Ander Herrera menukar gemuruh La Bombonera dan panggung Copa Libertadores dengan pertandingan kasta ketiga Spanyol, tetapi kepulangan itu justru menjadi salah satu keputusan paling bermakna dalam karier panjangnya. Pada usia 37 tahun, ia memilih kembali ke Real Zaragoza tanpa mengejar kontrak besar maupun keuntungan finansial.
BBC Sport melaporkan laga kompetitif terakhir Ander Herrera dimainkan bersama Boca Juniors di tengah atmosfer panas La Bombonera sebelum ia meninggalkan Argentina. Pertandingan berikutnya akan menghadapi Gimnastic de Tarragona, dengan skala penonton sekitar enam ribu lima ratus orang yang jauh berbeda.
Perbedaan panggung tersebut tidak membuat arti pertandingan menyusut bagi Ander Herrera, karena Real Zaragoza adalah tempat ia tumbuh sebagai pesepak bola sekaligus manusia. Ia menyebut kepulangan ini sebagai mimpi terakhir yang ingin diwujudkan, sebuah cara untuk menutup lingkaran perjalanan kariernya di rumah sendiri.
Keputusan itu emosional karena Ander Herrera kembali setelah 15 tahun meninggalkan Zaragoza, menjalani dua periode bersama Athletic Club serta petualangan di Manchester United, Paris Saint-Germain, dan Boca Juniors. Perjalanan tersebut mengubahnya dari produk akademi lokal menjadi pemain berpengalaman di level tertinggi Eropa.
Ander Herrera Pulang untuk Menutup Lingkaran
Real Zaragoza mengonfirmasi Ander Herrera menandatangani kontrak satu musim untuk proyek di Primera Federación, dengan sasaran membawa klub secepat mungkin kembali ke sepak bola profesional. Klub menilai kepulangannya sebagai simbol rasa memiliki pada masa yang sangat menentukan bagi masa depan Zaragoza.
Resume Ander Herrera menunjukkan jarak antara status pribadinya dan level kompetisi yang kini dipilih, sebab ia pernah memenangi Liga Europa, Piala FA, serta gelar domestik. Ia pernah dilatih Jose Mourinho, Thomas Tuchel, Marcelo Bielsa, dan berbagi ruang ganti dengan Lionel Messi, Neymar, serta Wayne Rooney.

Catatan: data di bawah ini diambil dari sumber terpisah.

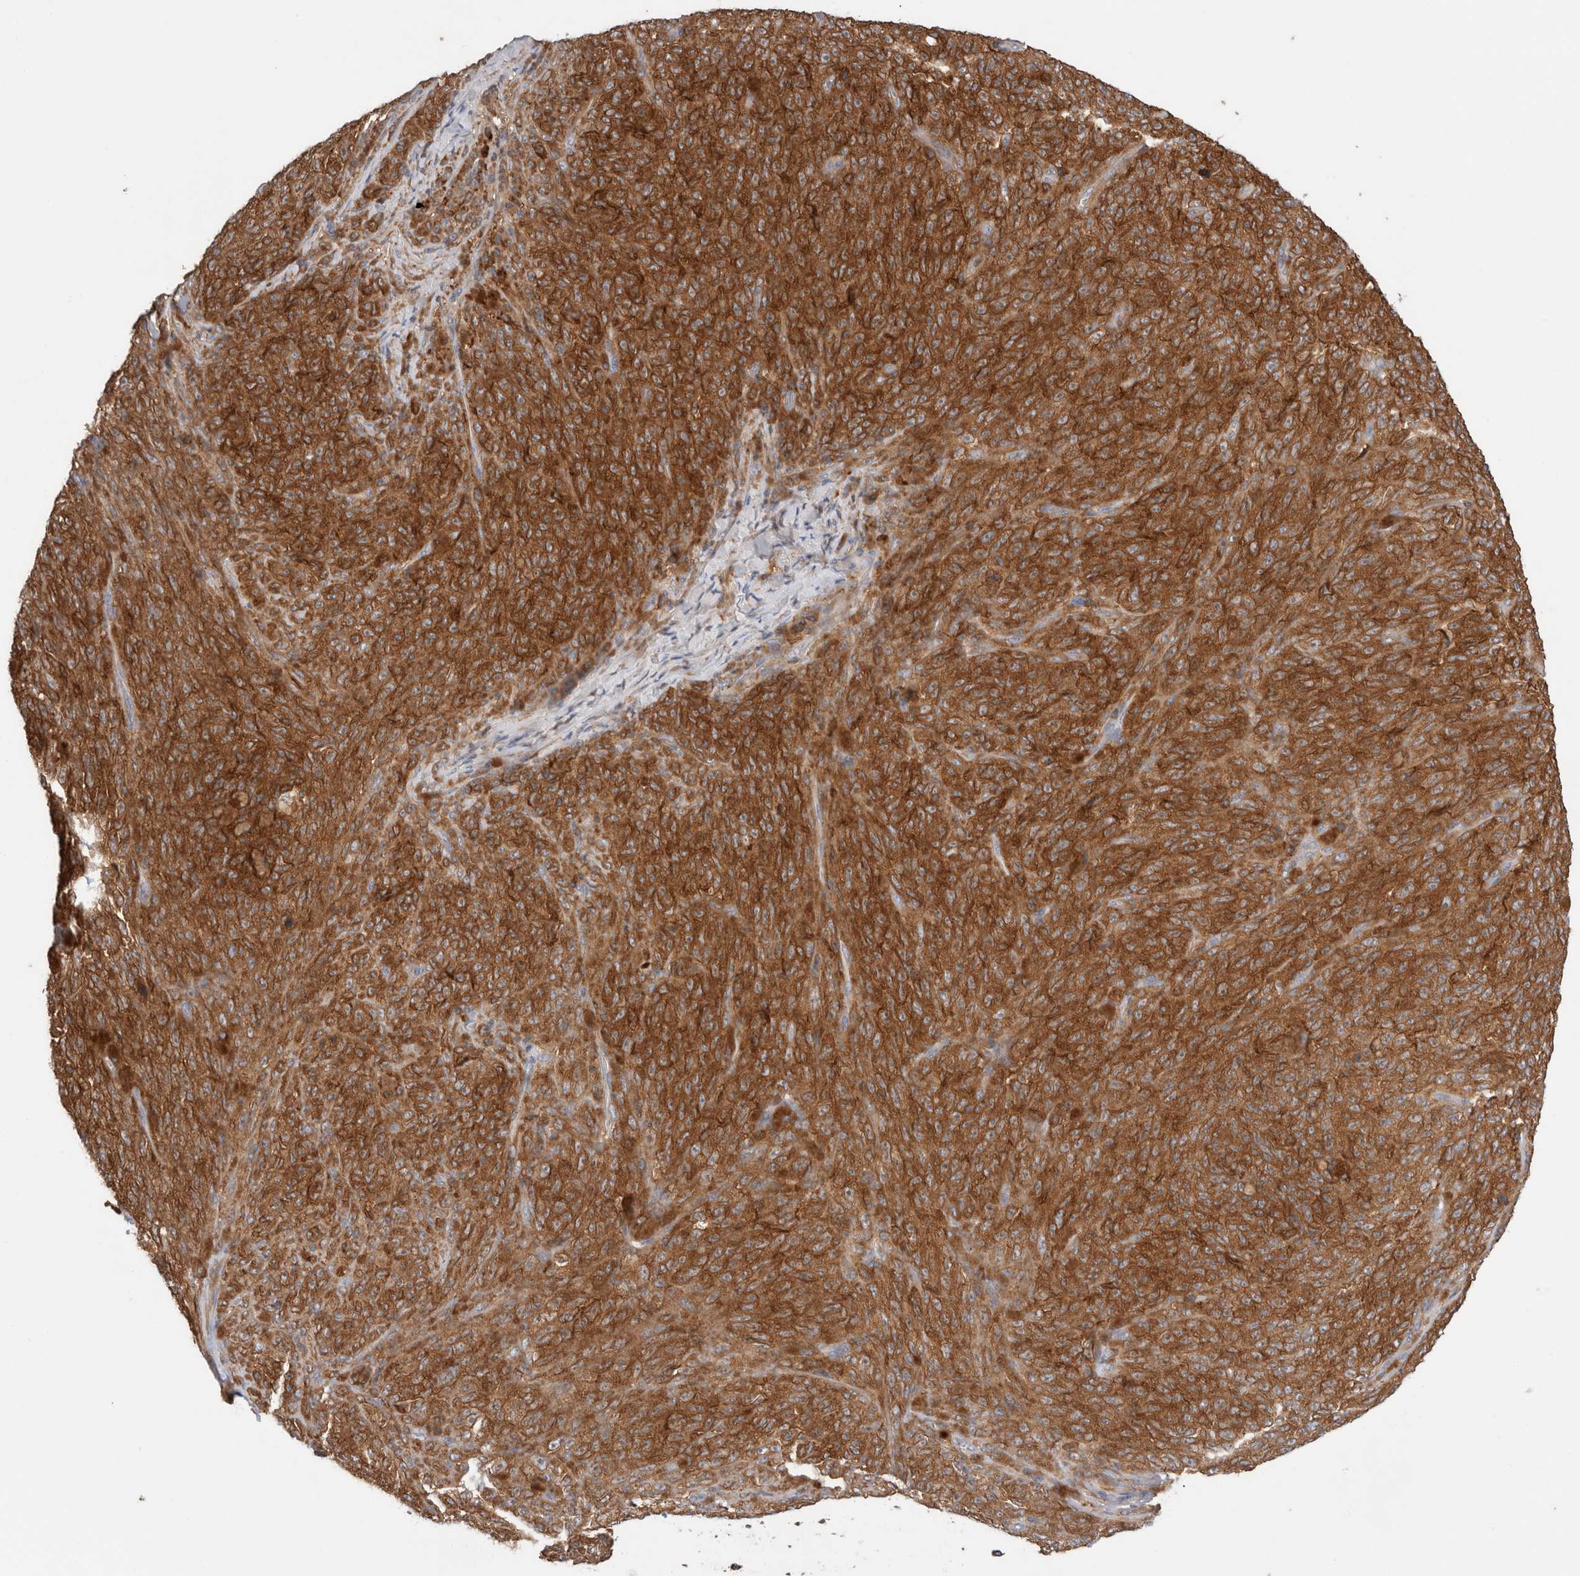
{"staining": {"intensity": "strong", "quantity": ">75%", "location": "cytoplasmic/membranous"}, "tissue": "melanoma", "cell_type": "Tumor cells", "image_type": "cancer", "snomed": [{"axis": "morphology", "description": "Malignant melanoma, NOS"}, {"axis": "topography", "description": "Skin"}], "caption": "There is high levels of strong cytoplasmic/membranous expression in tumor cells of malignant melanoma, as demonstrated by immunohistochemical staining (brown color).", "gene": "KLHL14", "patient": {"sex": "female", "age": 82}}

Di Manchester United, Ander Herrera mengoleksi Piala FA, Community Shield, Piala Liga, dan Liga Europa 2016-2017, sekaligus mencatat 20 gol serta 27 assist menurut Real Zaragoza. Setelah itu, ia membela PSG tiga musim dan meraih dua gelar liga Prancis serta sejumlah trofi domestik.
Perjalanan tersebut membuat keputusan bermain di kasta ketiga terasa tidak lazim, tetapi justru di situlah nilai utama kepulangan Ander Herrera terlihat. Ia tidak sedang mencari panggung terbesar, melainkan mencoba menggunakan pengalaman, kualitas, dan reputasinya untuk memperbaiki klub yang membentuk fondasi kariernya sejak usia muda.
Real Zaragoza memiliki sejarah jauh lebih besar dibanding posisi mereka sekarang, termasuk kemenangan dramatis 2-1 atas Arsenal pada final Piala Winners 1995 di Parc des Princes. UEFA mencatat Nayim menentukan laga melalui lob sekitar 40 meter pada menit terakhir perpanjangan waktu.
Bagi Ander Herrera, kisah 1995 bahkan mempunyai hubungan pribadi karena ia menyaksikan kemenangan itu dari rumah ketika ayahnya, Pedro Herrera, bekerja di lingkungan klub. Stadion final tersebut kemudian menjadi rumahnya sendiri saat membela Paris Saint-Germain, membuat perjalanan kariernya seolah terus bersinggungan dengan sejarah Zaragoza.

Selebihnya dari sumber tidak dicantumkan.